**MATERIALS PROVIDED:**
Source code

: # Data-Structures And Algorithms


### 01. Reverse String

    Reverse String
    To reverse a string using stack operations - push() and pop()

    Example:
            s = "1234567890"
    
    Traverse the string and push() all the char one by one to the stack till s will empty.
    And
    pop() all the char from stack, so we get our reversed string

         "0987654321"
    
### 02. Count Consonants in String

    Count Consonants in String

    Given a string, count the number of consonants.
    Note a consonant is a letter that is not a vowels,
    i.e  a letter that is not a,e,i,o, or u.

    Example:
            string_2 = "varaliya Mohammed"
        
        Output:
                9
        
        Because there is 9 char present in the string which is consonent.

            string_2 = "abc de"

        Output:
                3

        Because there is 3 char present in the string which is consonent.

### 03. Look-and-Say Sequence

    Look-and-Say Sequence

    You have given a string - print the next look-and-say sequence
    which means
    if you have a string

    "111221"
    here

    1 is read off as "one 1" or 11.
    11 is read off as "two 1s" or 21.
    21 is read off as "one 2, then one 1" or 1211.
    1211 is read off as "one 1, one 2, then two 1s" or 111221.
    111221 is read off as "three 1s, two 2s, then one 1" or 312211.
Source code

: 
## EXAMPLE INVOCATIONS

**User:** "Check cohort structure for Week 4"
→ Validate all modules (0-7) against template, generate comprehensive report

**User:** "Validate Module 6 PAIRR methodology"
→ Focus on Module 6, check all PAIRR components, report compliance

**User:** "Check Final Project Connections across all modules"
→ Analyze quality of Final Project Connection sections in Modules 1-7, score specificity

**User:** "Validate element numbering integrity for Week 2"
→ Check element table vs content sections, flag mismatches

**WHAT THIS TASK INVOLVES:**
Can you recast every line from the one containing "### 02. Count Consonants in String" through the end of the items, inclusive, as a Markdown table with the columns Row and Line text, leaving out blank lines?

**ANSWER TO THE EXERCISE:**
| Row | Line text |
|---|---|
| 1 | ### 02. Count Consonants in String |
| 2 |     Count Consonants in String |
| 3 |     Given a string, count the number of consonants. |
| 4 |     Note a consonant is a letter that is not a vowels, |
| 5 |     i.e  a letter that is not a,e,i,o, or u. |
| 6 |     Example: |
| 7 |             string_2 = "varaliya Mohammed" |
| 8 |         Output: |
| 9 |                 9 |
| 10 |         Because there is 9 char present in the string which is consonent. |
| 11 |             string_2 = "abc de" |
| 12 |         Output: |
| 13 |                 3 |
| 14 |         Because there is 3 char present in the string which is consonent. |
| 15 | ### 03. Look-and-Say Sequence |
| 16 |     Look-and-Say Sequence |
| 17 |     You have given a string - print the next look-and-say sequence |
| 18 |     which means |
| 19 |     if you have a string |
| 20 |     "111221" |
| 21 |     here |
| 22 |     1 is read off as "one 1" or 11. |
| 23 |     11 is read off as "two 1s" or 21. |
| 24 |     21 is read off as "one 2, then one 1" or 1211. |
| 25 |     1211 is read off as "one 1, one 2, then two 1s" or 111221. |
| 26 |     111221 is read off as "three 1s, two 2s, then one 1" or 312211. |
| 27 | Source code |
| 28 | :  |
| 29 | ## EXAMPLE INVOCATIONS |
| 30 | **User:** "Check cohort structure for Week 4" |
| 31 | → Validate all modules (0-7) against template, generate comprehensive report |
| 32 | **User:** "Validate Module 6 PAIRR methodology" |
| 33 | → Focus on Module 6, check all PAIRR components, report compliance |
| 34 | **User:** "Check Final Project Connections across all modules" |
| 35 | → Analyze quality of Final Project Connection sections in Modules 1-7, score specificity |
| 36 | **User:** "Validate element numbering integrity for Week 2" |
| 37 | → Check element table vs content sections, flag mismatches |